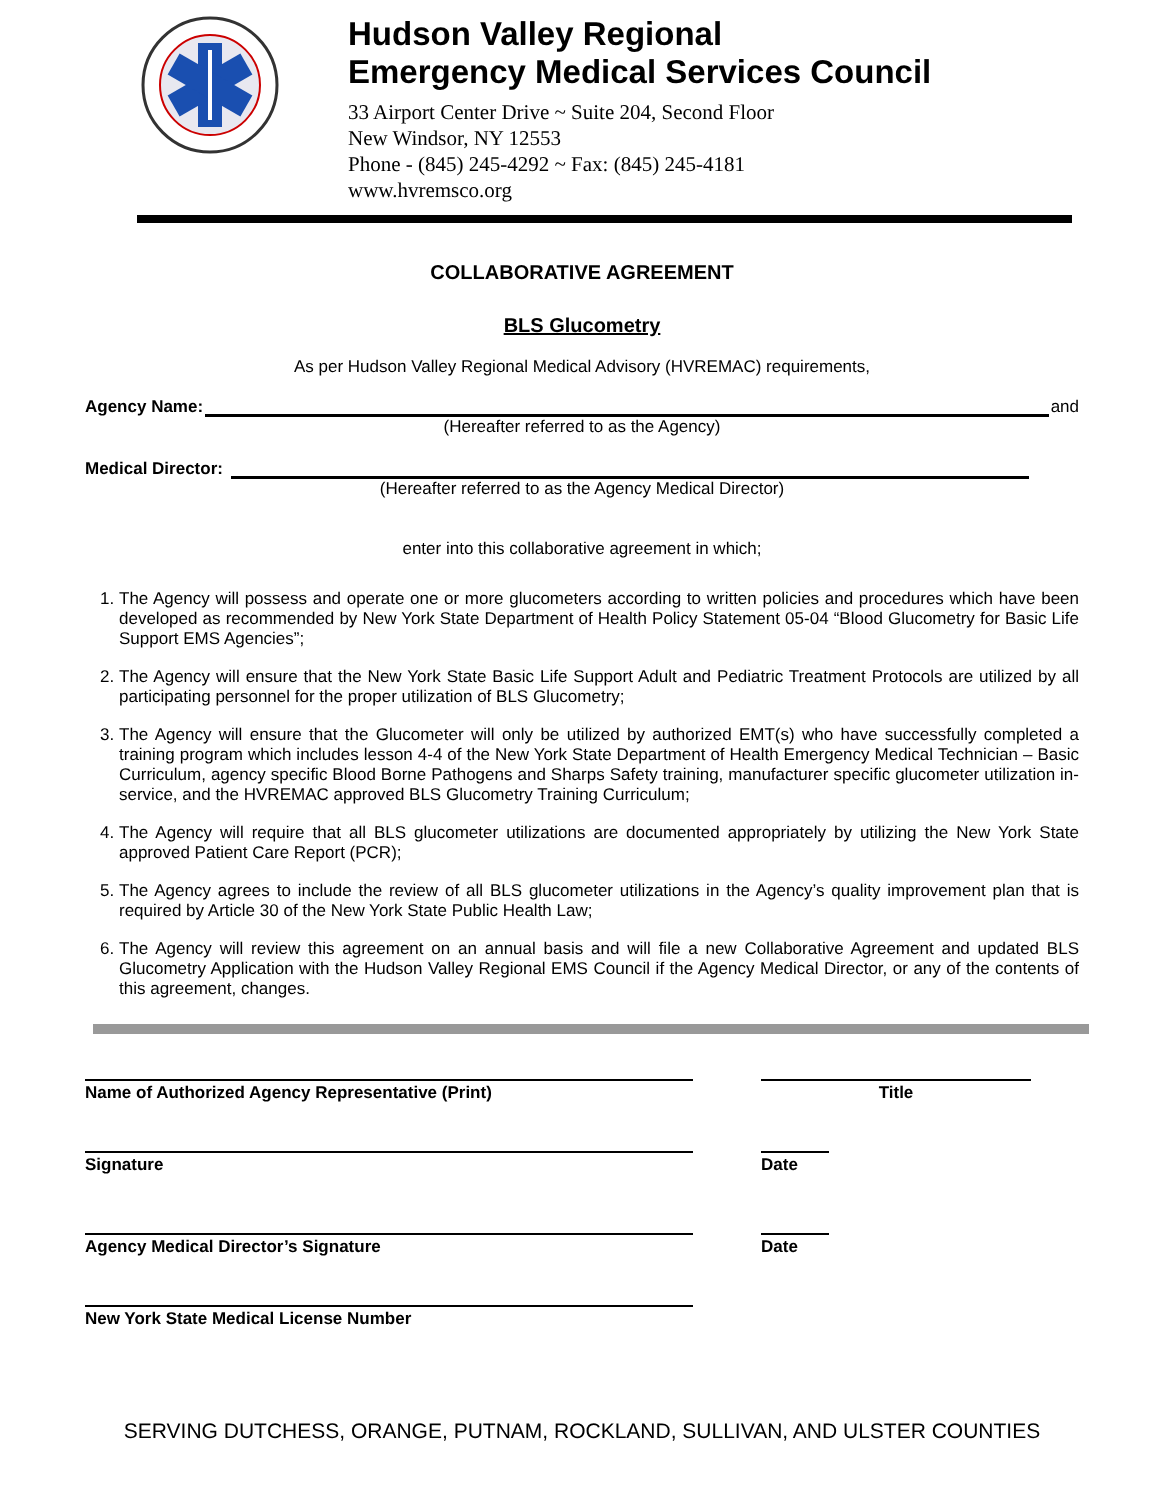Hudson Valley Regional
Emergency Medical Services Council
33 Airport Center Drive ~ Suite 204, Second Floor
New Windsor, NY 12553
Phone - (845) 245-4292 ~ Fax: (845) 245-4181
www.hvremsco.org
COLLABORATIVE AGREEMENT
BLS Glucometry
As per Hudson Valley Regional Medical Advisory (HVREMAC) requirements,
Agency Name: and
(Hereafter referred to as the Agency)
Medical Director:
(Hereafter referred to as the Agency Medical Director)
enter into this collaborative agreement in which;
1. The Agency will possess and operate one or more glucometers according to written policies and procedures which have been developed as recommended by New York State Department of Health Policy Statement 05-04 “Blood Glucometry for Basic Life Support EMS Agencies”;
2. The Agency will ensure that the New York State Basic Life Support Adult and Pediatric Treatment Protocols are utilized by all participating personnel for the proper utilization of BLS Glucometry;
3. The Agency will ensure that the Glucometer will only be utilized by authorized EMT(s) who have successfully completed a training program which includes lesson 4-4 of the New York State Department of Health Emergency Medical Technician – Basic Curriculum, agency specific Blood Borne Pathogens and Sharps Safety training, manufacturer specific glucometer utilization in-service, and the HVREMAC approved BLS Glucometry Training Curriculum;
4. The Agency will require that all BLS glucometer utilizations are documented appropriately by utilizing the New York State approved Patient Care Report (PCR);
5. The Agency agrees to include the review of all BLS glucometer utilizations in the Agency’s quality improvement plan that is required by Article 30 of the New York State Public Health Law;
6. The Agency will review this agreement on an annual basis and will file a new Collaborative Agreement and updated BLS Glucometry Application with the Hudson Valley Regional EMS Council if the Agency Medical Director, or any of the contents of this agreement, changes.
Name of Authorized Agency Representative (Print) Title
Signature Date
Agency Medical Director’s Signature Date
New York State Medical License Number
SERVING DUTCHESS, ORANGE, PUTNAM, ROCKLAND, SULLIVAN, AND ULSTER COUNTIES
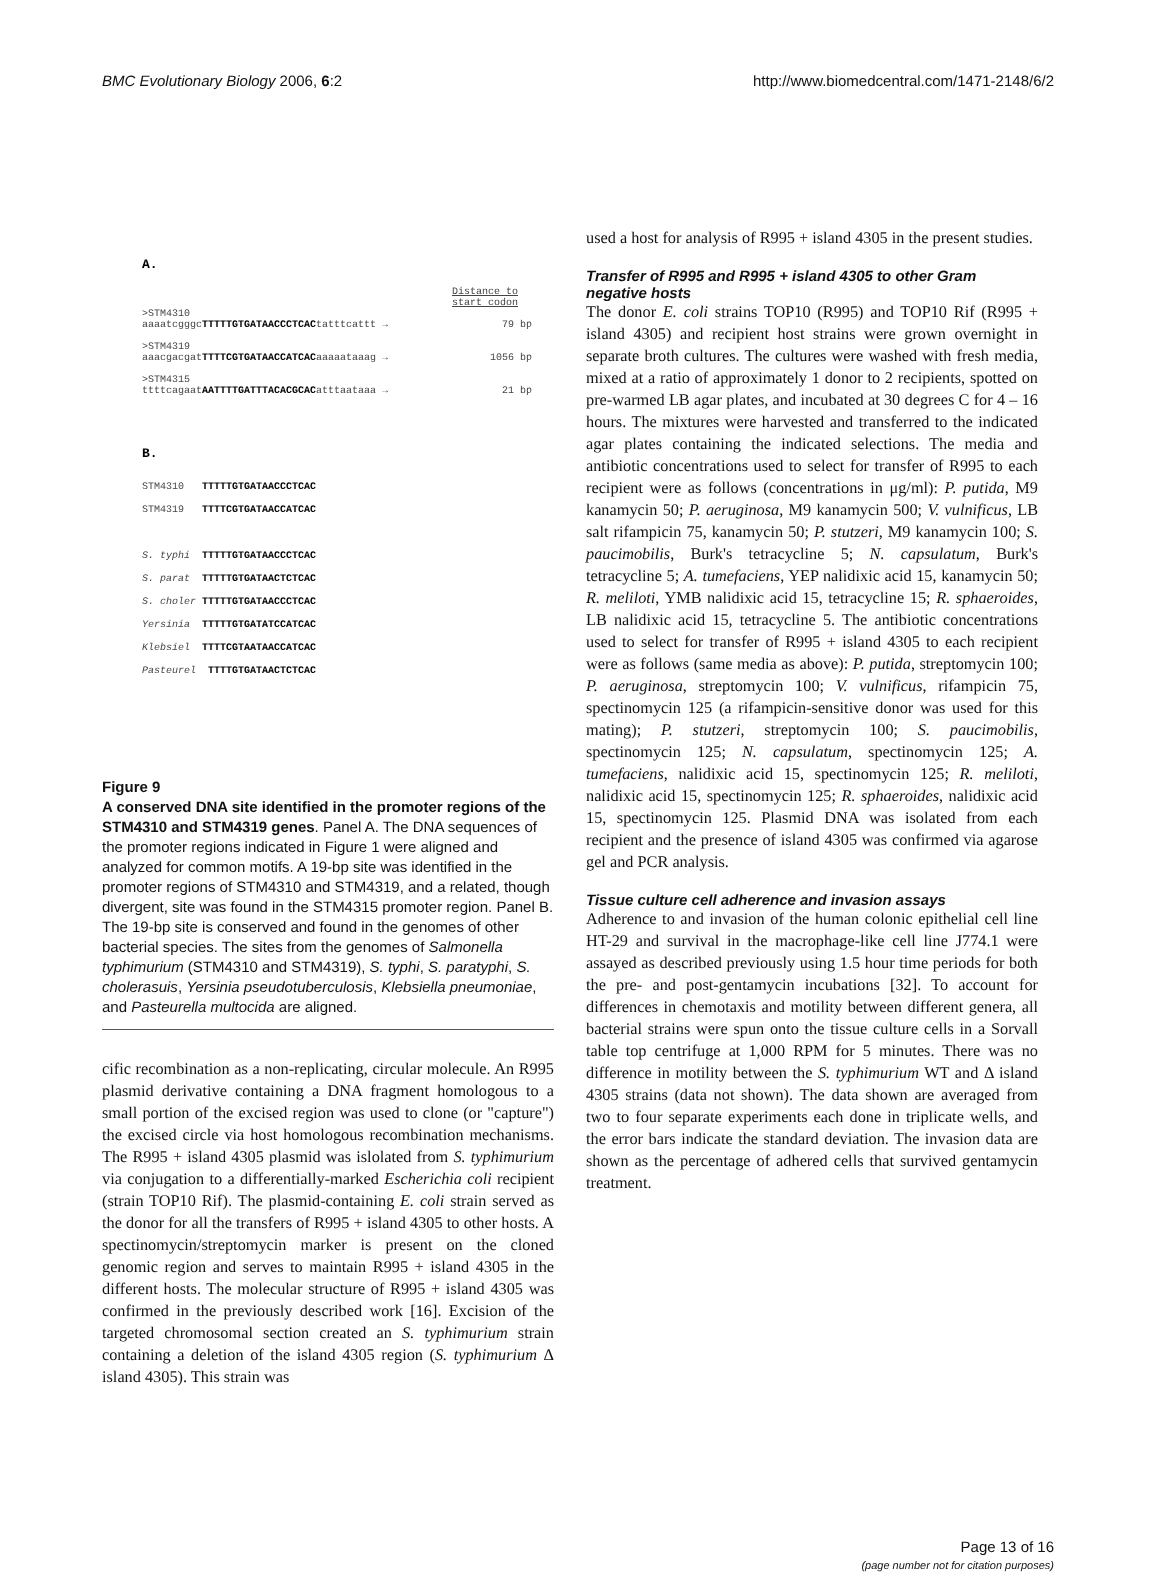BMC Evolutionary Biology 2006, 6:2 http://www.biomedcentral.com/1471-2148/6/2
A.
Distance to
start codon
>STM4310
aaaatcgggcTTTTTGTGATAACCCTCACtatttcattt → 79 bp
>STM4319
aaacgacgatTTTTCGTGATAACCATCACaaaaataaag → 1056 bp
>STM4315
ttttcagaatAATTTTGATTTACACGCACatttaataaa → 21 bp
B.
STM4310 TTTTTGTGATAACCCTCAC
STM4319 TTTTCGTGATAACCATCAC
S. typhi TTTTTGTGATAACCCTCAC
S. parat TTTTTGTGATAACTCTCAC
S. choler TTTTTGTGATAACCCTCAC
Yersinia TTTTTGTGATATCCATCAC
Klebsiel TTTTCGTAATAACCATCAC
Pasteurel TTTTGTGATAACTCTCAC
Figure 9
A conserved DNA site identified in the promoter regions of the STM4310 and STM4319 genes. Panel A. The DNA sequences of the promoter regions indicated in Figure 1 were aligned and analyzed for common motifs. A 19-bp site was identified in the promoter regions of STM4310 and STM4319, and a related, though divergent, site was found in the STM4315 promoter region. Panel B. The 19-bp site is conserved and found in the genomes of other bacterial species. The sites from the genomes of Salmonella typhimurium (STM4310 and STM4319), S. typhi, S. paratyphi, S. cholerasuis, Yersinia pseudotuberculosis, Klebsiella pneumoniae, and Pasteurella multocida are aligned.
cific recombination as a non-replicating, circular molecule. An R995 plasmid derivative containing a DNA fragment homologous to a small portion of the excised region was used to clone (or "capture") the excised circle via host homologous recombination mechanisms. The R995 + island 4305 plasmid was islolated from S. typhimurium via conjugation to a differentially-marked Escherichia coli recipient (strain TOP10 Rif). The plasmid-containing E. coli strain served as the donor for all the transfers of R995 + island 4305 to other hosts. A spectinomycin/streptomycin marker is present on the cloned genomic region and serves to maintain R995 + island 4305 in the different hosts. The molecular structure of R995 + island 4305 was confirmed in the previously described work [16]. Excision of the targeted chromosomal section created an S. typhimurium strain containing a deletion of the island 4305 region (S. typhimurium Δ island 4305). This strain was
used a host for analysis of R995 + island 4305 in the present studies.
Transfer of R995 and R995 + island 4305 to other Gram negative hosts
The donor E. coli strains TOP10 (R995) and TOP10 Rif (R995 + island 4305) and recipient host strains were grown overnight in separate broth cultures. The cultures were washed with fresh media, mixed at a ratio of approximately 1 donor to 2 recipients, spotted on pre-warmed LB agar plates, and incubated at 30 degrees C for 4 – 16 hours. The mixtures were harvested and transferred to the indicated agar plates containing the indicated selections. The media and antibiotic concentrations used to select for transfer of R995 to each recipient were as follows (concentrations in μg/ml): P. putida, M9 kanamycin 50; P. aeruginosa, M9 kanamycin 500; V. vulnificus, LB salt rifampicin 75, kanamycin 50; P. stutzeri, M9 kanamycin 100; S. paucimobilis, Burk's tetracycline 5; N. capsulatum, Burk's tetracycline 5; A. tumefaciens, YEP nalidixic acid 15, kanamycin 50; R. meliloti, YMB nalidixic acid 15, tetracycline 15; R. sphaeroides, LB nalidixic acid 15, tetracycline 5. The antibiotic concentrations used to select for transfer of R995 + island 4305 to each recipient were as follows (same media as above): P. putida, streptomycin 100; P. aeruginosa, streptomycin 100; V. vulnificus, rifampicin 75, spectinomycin 125 (a rifampicin-sensitive donor was used for this mating); P. stutzeri, streptomycin 100; S. paucimobilis, spectinomycin 125; N. capsulatum, spectinomycin 125; A. tumefaciens, nalidixic acid 15, spectinomycin 125; R. meliloti, nalidixic acid 15, spectinomycin 125; R. sphaeroides, nalidixic acid 15, spectinomycin 125. Plasmid DNA was isolated from each recipient and the presence of island 4305 was confirmed via agarose gel and PCR analysis.
Tissue culture cell adherence and invasion assays
Adherence to and invasion of the human colonic epithelial cell line HT-29 and survival in the macrophage-like cell line J774.1 were assayed as described previously using 1.5 hour time periods for both the pre- and post-gentamycin incubations [32]. To account for differences in chemotaxis and motility between different genera, all bacterial strains were spun onto the tissue culture cells in a Sorvall table top centrifuge at 1,000 RPM for 5 minutes. There was no difference in motility between the S. typhimurium WT and Δ island 4305 strains (data not shown). The data shown are averaged from two to four separate experiments each done in triplicate wells, and the error bars indicate the standard deviation. The invasion data are shown as the percentage of adhered cells that survived gentamycin treatment.
Page 13 of 16
(page number not for citation purposes)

* Work task
Please reproduce, exactly as they appear above, the lines from the line containing "aaacgacgatTTTTCGTGATAACCATCACaaaaataaag → 1056" up to and including the line containing "Klebsiel TTTTCGTAATAACCATCAC".

* Answer area
aaacgacgatTTTTCGTGATAACCATCACaaaaataaag → 1056 bp
>STM4315
ttttcagaatAATTTTGATTTACACGCACatttaataaa → 21 bp
B.
STM4310 TTTTTGTGATAACCCTCAC
STM4319 TTTTCGTGATAACCATCAC
S. typhi TTTTTGTGATAACCCTCAC
S. parat TTTTTGTGATAACTCTCAC
S. choler TTTTTGTGATAACCCTCAC
Yersinia TTTTTGTGATATCCATCAC
Klebsiel TTTTCGTAATAACCATCAC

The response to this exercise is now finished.